Your assignment:
Which lines below contain "events"? Copy every one of them.

Provided information:

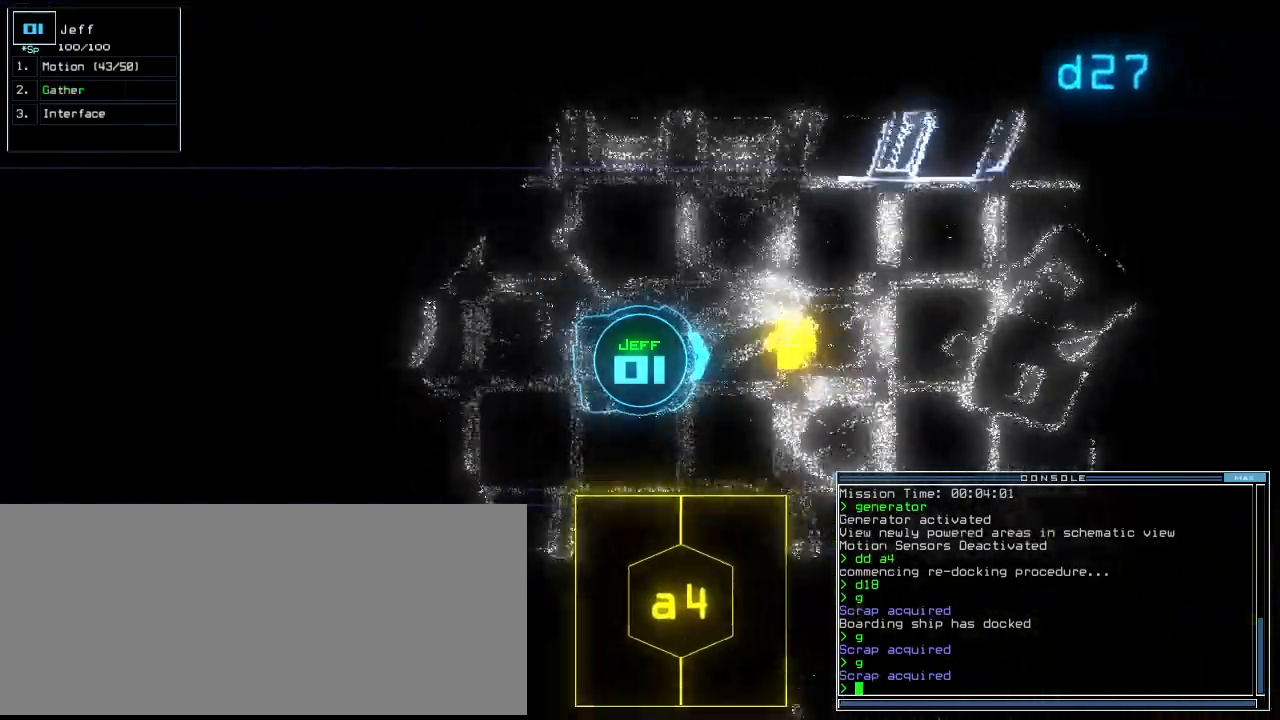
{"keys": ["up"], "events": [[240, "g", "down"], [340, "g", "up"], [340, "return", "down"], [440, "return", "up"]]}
==
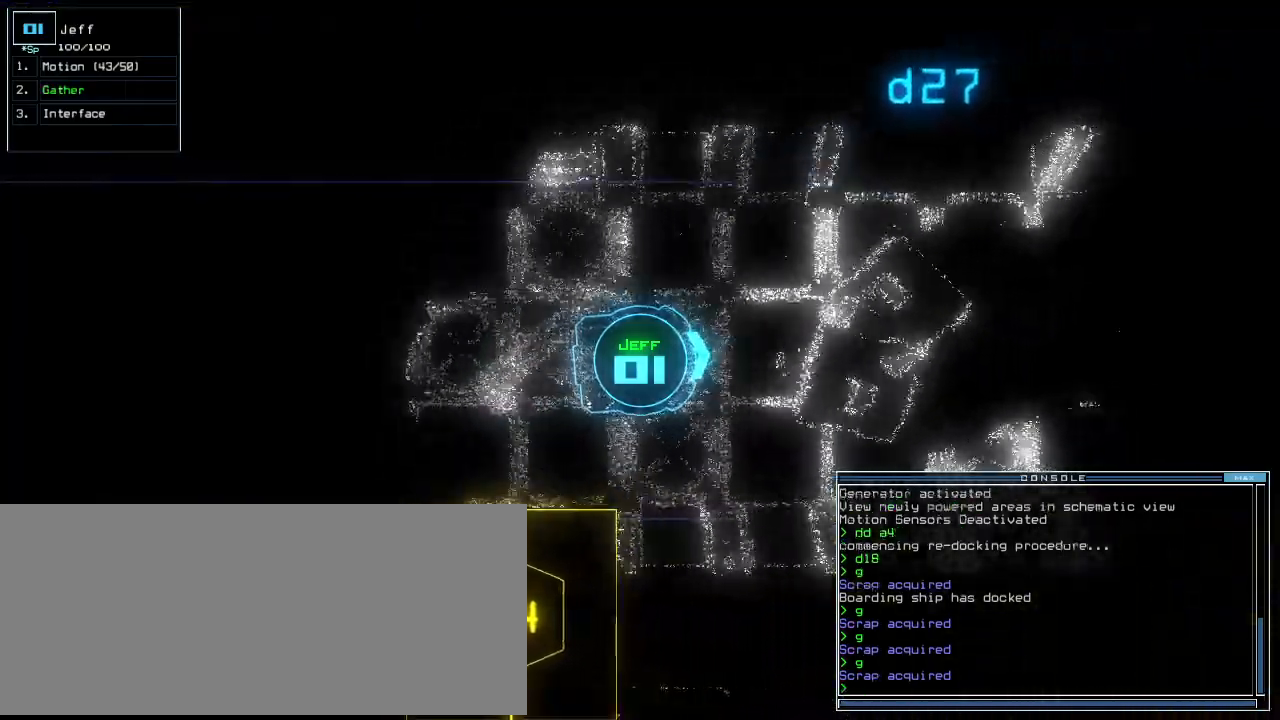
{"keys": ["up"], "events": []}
--
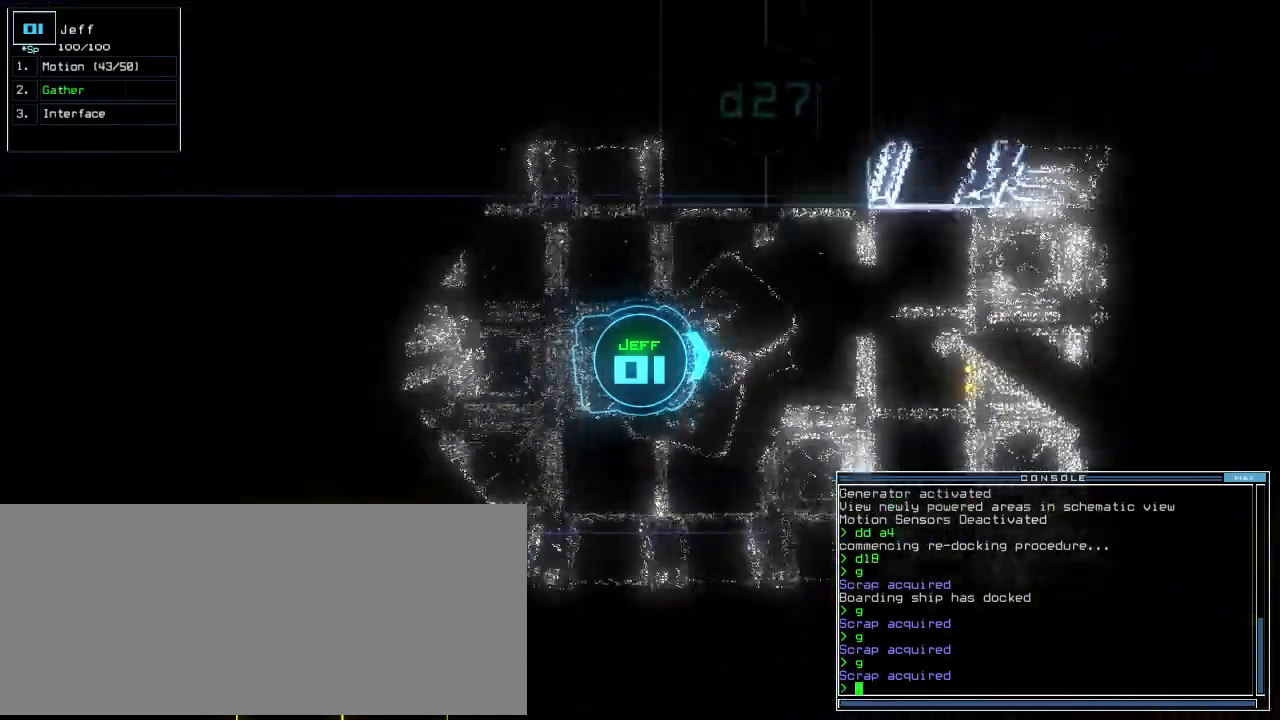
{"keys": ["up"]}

Written answer:
{"keys": ["up"], "events": [[240, "g", "down"], [340, "g", "up"], [340, "return", "down"], [440, "return", "up"]]}
{"keys": ["up"], "events": []}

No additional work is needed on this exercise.